— Start Data rows —
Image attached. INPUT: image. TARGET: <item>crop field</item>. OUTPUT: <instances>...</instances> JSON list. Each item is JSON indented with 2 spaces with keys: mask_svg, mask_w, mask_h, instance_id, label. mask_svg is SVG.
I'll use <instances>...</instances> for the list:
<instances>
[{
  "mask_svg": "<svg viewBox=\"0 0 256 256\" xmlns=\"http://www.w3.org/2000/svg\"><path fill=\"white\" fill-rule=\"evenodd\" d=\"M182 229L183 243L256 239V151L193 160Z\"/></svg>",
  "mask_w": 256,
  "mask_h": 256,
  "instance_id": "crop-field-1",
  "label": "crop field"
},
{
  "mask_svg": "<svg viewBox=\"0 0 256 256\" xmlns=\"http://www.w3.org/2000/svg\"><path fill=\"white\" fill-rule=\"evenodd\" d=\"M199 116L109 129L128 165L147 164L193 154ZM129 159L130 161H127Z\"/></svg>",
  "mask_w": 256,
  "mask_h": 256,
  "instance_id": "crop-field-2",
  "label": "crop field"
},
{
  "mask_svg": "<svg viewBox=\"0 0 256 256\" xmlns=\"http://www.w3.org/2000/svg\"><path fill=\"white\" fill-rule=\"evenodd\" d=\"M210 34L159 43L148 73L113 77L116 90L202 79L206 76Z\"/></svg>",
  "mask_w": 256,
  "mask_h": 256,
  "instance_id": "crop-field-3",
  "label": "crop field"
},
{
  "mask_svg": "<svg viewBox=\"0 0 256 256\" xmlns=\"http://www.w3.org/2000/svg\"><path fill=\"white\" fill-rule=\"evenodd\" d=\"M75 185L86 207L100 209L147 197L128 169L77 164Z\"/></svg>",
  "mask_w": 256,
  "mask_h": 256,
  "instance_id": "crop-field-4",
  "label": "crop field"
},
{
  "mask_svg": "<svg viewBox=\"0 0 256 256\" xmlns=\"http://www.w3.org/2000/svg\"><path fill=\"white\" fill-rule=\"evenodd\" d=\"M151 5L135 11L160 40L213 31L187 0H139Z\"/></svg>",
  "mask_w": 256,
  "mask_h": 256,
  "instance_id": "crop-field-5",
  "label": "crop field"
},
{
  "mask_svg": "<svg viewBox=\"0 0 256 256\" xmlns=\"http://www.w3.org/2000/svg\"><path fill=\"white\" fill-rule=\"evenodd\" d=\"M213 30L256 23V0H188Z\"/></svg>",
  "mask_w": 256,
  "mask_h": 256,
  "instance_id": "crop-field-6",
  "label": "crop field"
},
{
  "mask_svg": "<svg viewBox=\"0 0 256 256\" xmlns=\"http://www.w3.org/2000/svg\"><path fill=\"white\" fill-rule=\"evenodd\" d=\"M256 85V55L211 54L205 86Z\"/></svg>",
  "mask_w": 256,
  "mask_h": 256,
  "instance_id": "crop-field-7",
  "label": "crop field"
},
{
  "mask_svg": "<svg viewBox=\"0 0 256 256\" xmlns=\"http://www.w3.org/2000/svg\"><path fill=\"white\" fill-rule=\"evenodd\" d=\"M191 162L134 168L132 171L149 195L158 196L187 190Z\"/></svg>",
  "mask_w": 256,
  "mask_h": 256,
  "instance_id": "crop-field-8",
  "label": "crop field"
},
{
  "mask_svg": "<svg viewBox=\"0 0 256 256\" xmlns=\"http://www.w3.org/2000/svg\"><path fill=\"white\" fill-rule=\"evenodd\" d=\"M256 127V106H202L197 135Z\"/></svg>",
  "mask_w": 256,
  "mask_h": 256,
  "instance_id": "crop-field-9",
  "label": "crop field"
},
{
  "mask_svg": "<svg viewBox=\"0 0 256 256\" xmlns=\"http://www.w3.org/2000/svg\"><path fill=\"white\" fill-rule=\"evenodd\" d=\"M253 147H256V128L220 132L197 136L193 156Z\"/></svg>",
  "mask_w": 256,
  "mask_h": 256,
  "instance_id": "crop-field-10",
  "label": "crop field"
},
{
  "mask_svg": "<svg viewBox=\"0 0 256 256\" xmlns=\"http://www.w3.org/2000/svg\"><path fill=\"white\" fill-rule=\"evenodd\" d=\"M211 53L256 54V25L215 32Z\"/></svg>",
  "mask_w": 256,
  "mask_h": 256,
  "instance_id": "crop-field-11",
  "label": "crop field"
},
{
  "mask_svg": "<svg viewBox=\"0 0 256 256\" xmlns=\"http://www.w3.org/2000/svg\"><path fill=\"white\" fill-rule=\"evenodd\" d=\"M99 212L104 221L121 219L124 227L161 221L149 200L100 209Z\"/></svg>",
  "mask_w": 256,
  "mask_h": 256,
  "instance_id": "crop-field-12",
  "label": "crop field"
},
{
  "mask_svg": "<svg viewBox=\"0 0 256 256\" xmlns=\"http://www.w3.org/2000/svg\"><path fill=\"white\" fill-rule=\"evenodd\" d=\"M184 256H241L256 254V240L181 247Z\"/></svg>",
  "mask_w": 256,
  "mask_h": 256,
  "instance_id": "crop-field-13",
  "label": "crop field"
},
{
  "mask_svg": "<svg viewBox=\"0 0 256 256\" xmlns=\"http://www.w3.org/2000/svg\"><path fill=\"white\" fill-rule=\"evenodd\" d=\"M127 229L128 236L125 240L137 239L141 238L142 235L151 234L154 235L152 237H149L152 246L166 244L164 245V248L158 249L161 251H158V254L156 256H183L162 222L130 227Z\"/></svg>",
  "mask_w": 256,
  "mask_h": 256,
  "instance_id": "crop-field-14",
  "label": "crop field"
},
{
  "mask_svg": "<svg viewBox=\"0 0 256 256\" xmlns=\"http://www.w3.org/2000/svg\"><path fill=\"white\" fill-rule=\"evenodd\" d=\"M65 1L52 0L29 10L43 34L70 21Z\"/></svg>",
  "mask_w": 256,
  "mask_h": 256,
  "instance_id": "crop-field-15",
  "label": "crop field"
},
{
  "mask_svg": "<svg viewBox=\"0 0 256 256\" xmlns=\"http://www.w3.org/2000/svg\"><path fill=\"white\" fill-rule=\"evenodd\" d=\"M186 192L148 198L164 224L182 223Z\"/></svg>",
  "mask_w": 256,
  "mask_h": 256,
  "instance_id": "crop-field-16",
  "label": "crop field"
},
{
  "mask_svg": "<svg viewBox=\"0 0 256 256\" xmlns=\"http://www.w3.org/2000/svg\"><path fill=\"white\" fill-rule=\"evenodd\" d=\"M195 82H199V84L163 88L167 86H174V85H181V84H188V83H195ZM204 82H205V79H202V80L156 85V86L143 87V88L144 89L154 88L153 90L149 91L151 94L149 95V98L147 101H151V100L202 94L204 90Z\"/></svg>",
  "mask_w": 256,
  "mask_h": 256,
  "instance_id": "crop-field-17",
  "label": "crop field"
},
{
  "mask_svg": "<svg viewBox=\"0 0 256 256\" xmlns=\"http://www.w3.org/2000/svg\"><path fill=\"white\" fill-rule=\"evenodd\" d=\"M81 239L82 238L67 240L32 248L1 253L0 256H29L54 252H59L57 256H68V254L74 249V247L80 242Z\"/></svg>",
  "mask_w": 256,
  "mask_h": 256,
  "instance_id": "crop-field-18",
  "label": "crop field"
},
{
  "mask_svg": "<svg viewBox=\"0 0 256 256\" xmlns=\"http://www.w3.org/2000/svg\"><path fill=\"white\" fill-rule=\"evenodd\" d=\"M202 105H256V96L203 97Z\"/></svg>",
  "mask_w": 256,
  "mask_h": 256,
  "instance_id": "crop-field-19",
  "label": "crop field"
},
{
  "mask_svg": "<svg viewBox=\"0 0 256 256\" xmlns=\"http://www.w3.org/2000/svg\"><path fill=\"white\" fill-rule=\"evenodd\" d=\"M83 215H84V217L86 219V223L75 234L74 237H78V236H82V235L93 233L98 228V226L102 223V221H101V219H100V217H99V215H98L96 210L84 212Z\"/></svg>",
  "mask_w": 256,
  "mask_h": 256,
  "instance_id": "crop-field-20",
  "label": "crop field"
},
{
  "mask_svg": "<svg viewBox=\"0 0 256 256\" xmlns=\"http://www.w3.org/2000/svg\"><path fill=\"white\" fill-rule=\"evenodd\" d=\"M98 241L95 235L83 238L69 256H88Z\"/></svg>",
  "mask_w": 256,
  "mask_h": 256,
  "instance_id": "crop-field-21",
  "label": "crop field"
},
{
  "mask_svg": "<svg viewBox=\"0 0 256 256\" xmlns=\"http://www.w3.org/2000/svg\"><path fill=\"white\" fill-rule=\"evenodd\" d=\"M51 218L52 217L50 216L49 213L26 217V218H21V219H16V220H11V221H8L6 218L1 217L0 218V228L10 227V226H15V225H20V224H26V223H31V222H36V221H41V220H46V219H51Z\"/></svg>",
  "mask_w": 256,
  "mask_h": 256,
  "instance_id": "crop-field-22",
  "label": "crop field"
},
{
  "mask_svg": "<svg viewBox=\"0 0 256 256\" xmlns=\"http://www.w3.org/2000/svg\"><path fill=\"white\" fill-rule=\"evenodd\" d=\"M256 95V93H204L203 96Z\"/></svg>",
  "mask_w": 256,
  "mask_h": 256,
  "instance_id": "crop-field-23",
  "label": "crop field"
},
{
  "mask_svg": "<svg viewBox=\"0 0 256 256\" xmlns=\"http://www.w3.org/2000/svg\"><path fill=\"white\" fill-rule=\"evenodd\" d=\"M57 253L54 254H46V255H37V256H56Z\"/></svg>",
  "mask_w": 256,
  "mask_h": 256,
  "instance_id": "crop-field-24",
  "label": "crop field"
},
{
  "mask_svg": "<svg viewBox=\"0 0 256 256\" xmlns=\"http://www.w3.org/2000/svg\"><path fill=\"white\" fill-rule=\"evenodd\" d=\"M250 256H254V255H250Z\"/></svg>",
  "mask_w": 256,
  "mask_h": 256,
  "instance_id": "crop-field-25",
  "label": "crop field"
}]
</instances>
— End Data rows —
Set out the listing above as a Markdown table with the columns Row and Line, from its first line through the line containing "185L86 207L100 209L147", both included. Give each non-blank line its own numbered row and leave out blank lines.

» Solved exercise
| Row | Line |
|---|---|
| 1 | Image attached. INPUT: image. TARGET: <item>crop field</item>. OUTPUT: <instances>...</instances> JSON list. Each item is JSON indented with 2 spaces with keys: mask_svg, mask_w, mask_h, instance_id, label. mask_svg is SVG. |
| 2 | I'll use <instances>...</instances> for the list: |
| 3 | <instances> |
| 4 | [{ |
| 5 |   "mask_svg": "<svg viewBox=\"0 0 256 256\" xmlns=\"http://www.w3.org/2000/svg\"><path fill=\"white\" fill-rule=\"evenodd\" d=\"M182 229L183 243L256 239V151L193 160Z\"/></svg>", |
| 6 |   "mask_w": 256, |
| 7 |   "mask_h": 256, |
| 8 |   "instance_id": "crop-field-1", |
| 9 |   "label": "crop field" |
| 10 | }, |
| 11 | { |
| 12 |   "mask_svg": "<svg viewBox=\"0 0 256 256\" xmlns=\"http://www.w3.org/2000/svg\"><path fill=\"white\" fill-rule=\"evenodd\" d=\"M199 116L109 129L128 165L147 164L193 154ZM129 159L130 161H127Z\"/></svg>", |
| 13 |   "mask_w": 256, |
| 14 |   "mask_h": 256, |
| 15 |   "instance_id": "crop-field-2", |
| 16 |   "label": "crop field" |
| 17 | }, |
| 18 | { |
| 19 |   "mask_svg": "<svg viewBox=\"0 0 256 256\" xmlns=\"http://www.w3.org/2000/svg\"><path fill=\"white\" fill-rule=\"evenodd\" d=\"M210 34L159 43L148 73L113 77L116 90L202 79L206 76Z\"/></svg>", |
| 20 |   "mask_w": 256, |
| 21 |   "mask_h": 256, |
| 22 |   "instance_id": "crop-field-3", |
| 23 |   "label": "crop field" |
| 24 | }, |
| 25 | { |
| 26 |   "mask_svg": "<svg viewBox=\"0 0 256 256\" xmlns=\"http://www.w3.org/2000/svg\"><path fill=\"white\" fill-rule=\"evenodd\" d=\"M75 185L86 207L100 209L147 197L128 169L77 164Z\"/></svg>", |